The sense of shared preoccupations worked through without judgement, pulls together what may have seemed a particularly diverse set of artists and at first glance Brian Reed’s found photographs and text pieces appear at something of a tangent to the rest of the show. It becomes clear however, that Reed, like Davis has taken one of the founding technologies of the modern era and retooled it to release an entirely new set of meanings. Like Attard and Chavez-Dawson, Reed holds a productive dialogue with his sources, a set of banal but oddly poignant snapshots developed from discarded negatives, CD’s and passport photographs. These conventional validatory records have a curious finesse and iconic plenitude despite their dubious framing and inauspicious settings. Reed has developed, enlarged and mounted his finds on aluminium and many feature roughly drilled out faces, imbuing them with a blank uniformity entirely consonant with commercial mass manufacture. The absence of individuating features isolates the rituals, props and settings of our lives as a set of unfortunate compromises with industrial modernity and yet, in Do Not Become What You See XI, Reed preserves the sitter for his blown-up passport photo intact. Subject, like all of us, to the rigid strictures of officialdom, she somehow preserves a spirit of ineffable optimism. Optimism also infuses the wooden text pieces. Excised from 1970s UNESCO policy documents, they memorialise the long last gasp of universal human rights while taking on a new contestatory resonance in austerity Britain.

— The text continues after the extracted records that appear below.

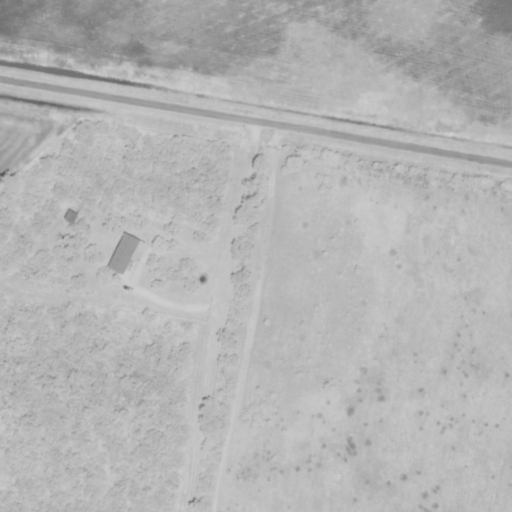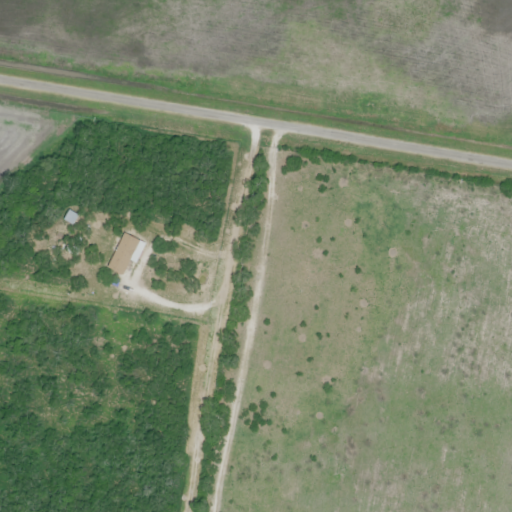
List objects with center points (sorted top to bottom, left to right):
road: (256, 122)
road: (138, 270)
road: (218, 316)
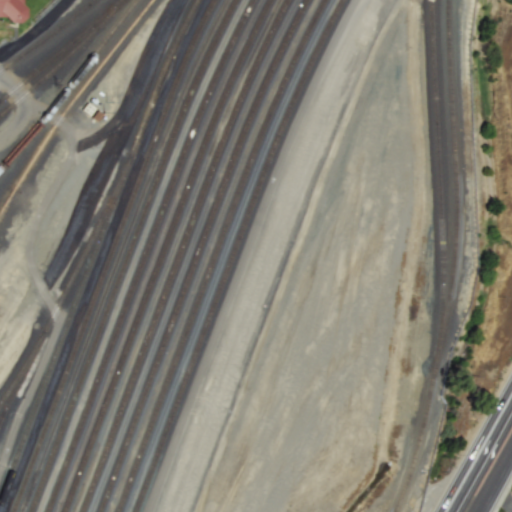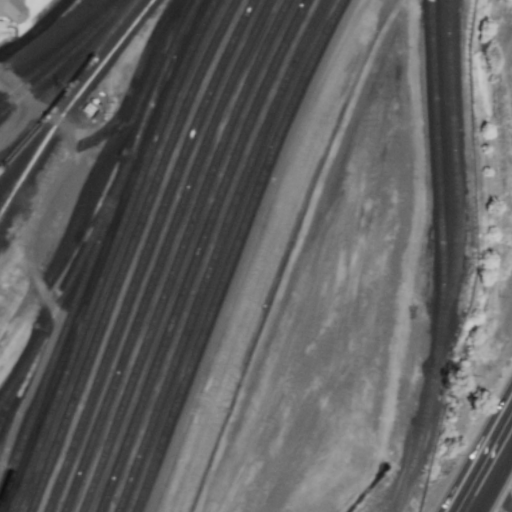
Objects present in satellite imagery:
building: (10, 8)
building: (10, 8)
railway: (49, 37)
railway: (62, 52)
railway: (65, 60)
road: (3, 84)
railway: (71, 85)
railway: (71, 104)
road: (23, 107)
railway: (19, 150)
railway: (439, 185)
railway: (4, 208)
railway: (96, 250)
railway: (200, 253)
railway: (112, 254)
railway: (129, 254)
railway: (147, 254)
railway: (164, 254)
railway: (183, 254)
railway: (218, 254)
railway: (235, 254)
railway: (455, 259)
railway: (59, 305)
railway: (16, 381)
road: (481, 454)
road: (492, 483)
road: (503, 495)
road: (499, 499)
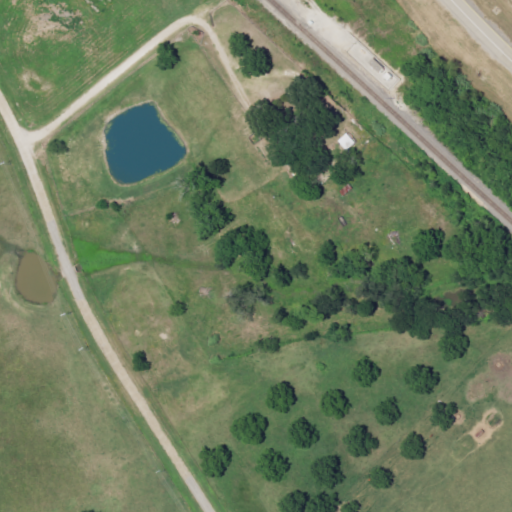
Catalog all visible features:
road: (483, 28)
road: (225, 56)
road: (117, 71)
railway: (391, 109)
road: (89, 315)
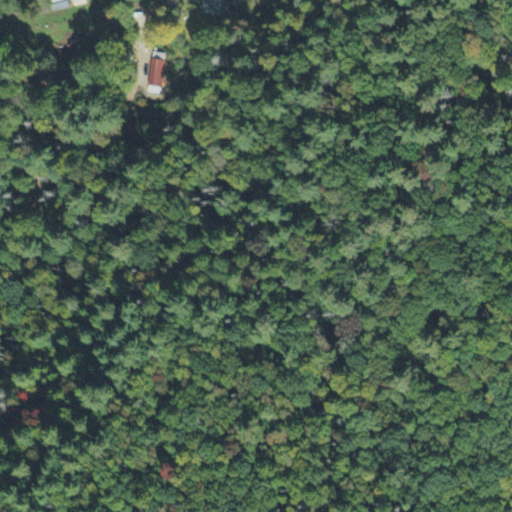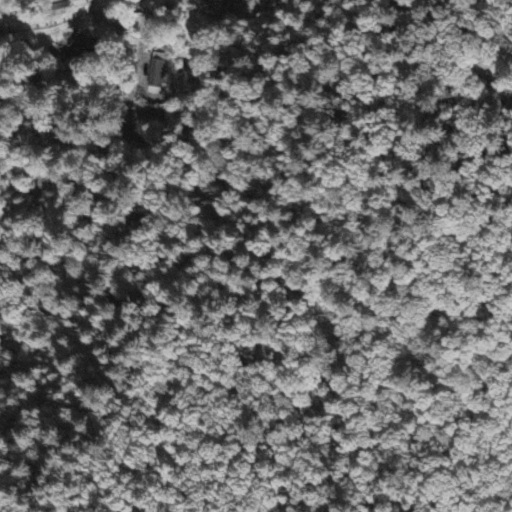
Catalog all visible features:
building: (216, 7)
building: (157, 79)
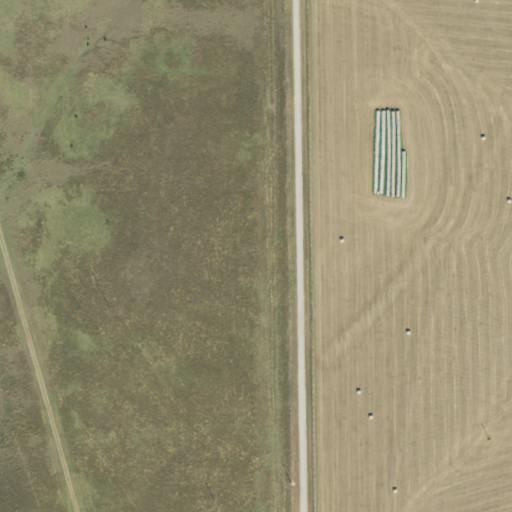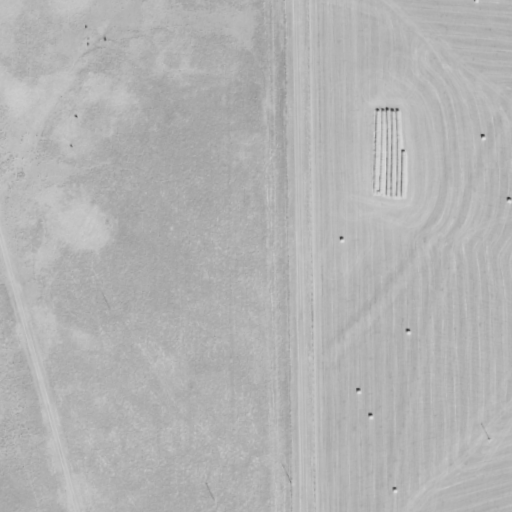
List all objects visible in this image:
road: (509, 0)
road: (305, 255)
road: (40, 381)
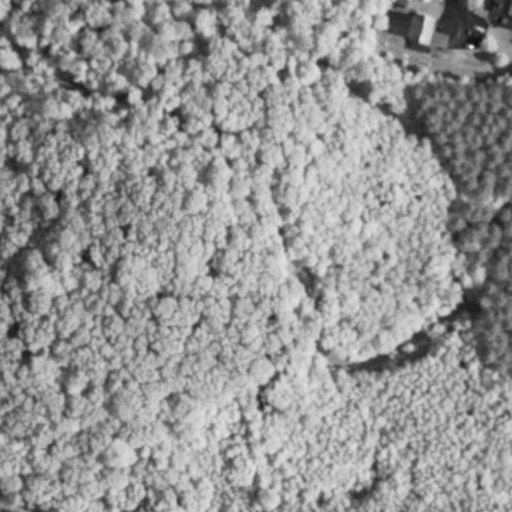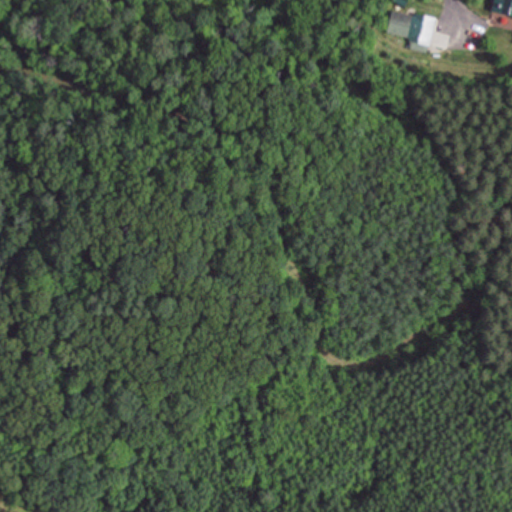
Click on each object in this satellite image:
building: (503, 8)
road: (457, 23)
building: (416, 31)
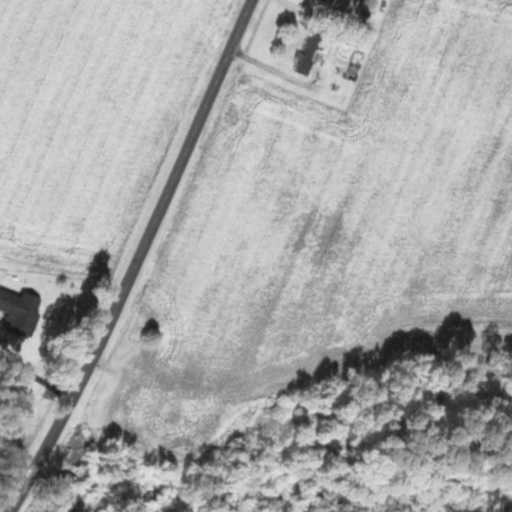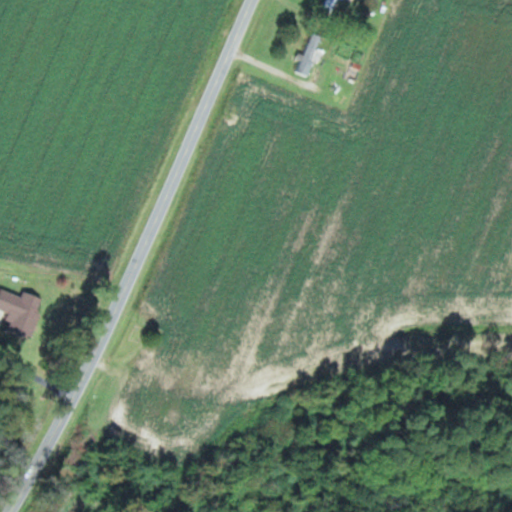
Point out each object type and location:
building: (330, 4)
building: (311, 53)
road: (135, 257)
building: (22, 310)
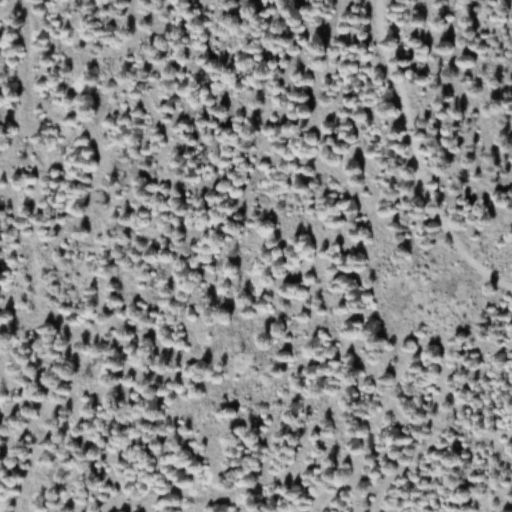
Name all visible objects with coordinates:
road: (416, 162)
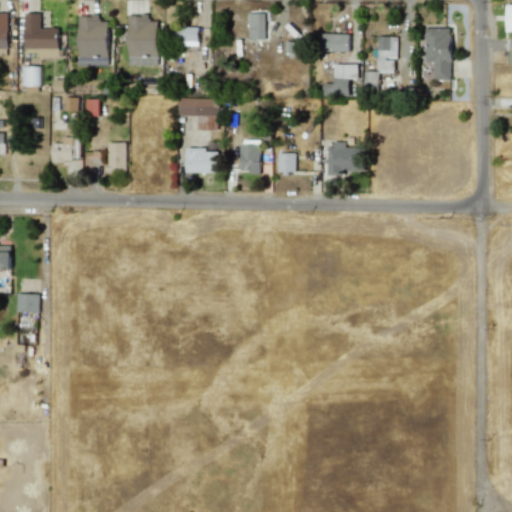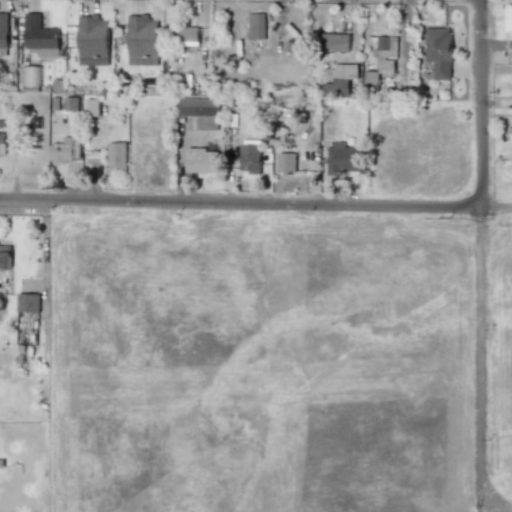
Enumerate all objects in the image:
building: (508, 17)
building: (256, 26)
building: (3, 34)
building: (190, 34)
building: (40, 37)
building: (93, 40)
building: (142, 40)
building: (333, 42)
building: (439, 51)
building: (386, 53)
building: (30, 76)
building: (341, 80)
building: (92, 107)
building: (202, 111)
building: (2, 143)
building: (65, 150)
building: (116, 156)
building: (250, 156)
building: (343, 158)
building: (202, 159)
building: (286, 163)
road: (255, 203)
road: (485, 255)
building: (5, 256)
building: (27, 302)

Fabrications persuasively enlists its context in a sophisticated and cross-referenced commentary on the certainties of the modern era and the positivism that drove it ever onwards. It emerges from the encounter with a set of suggestions for further enquiry, suggestions that take account of the social, cultural and political breaches of the past, while providing a tentative sense of what may lie ahead.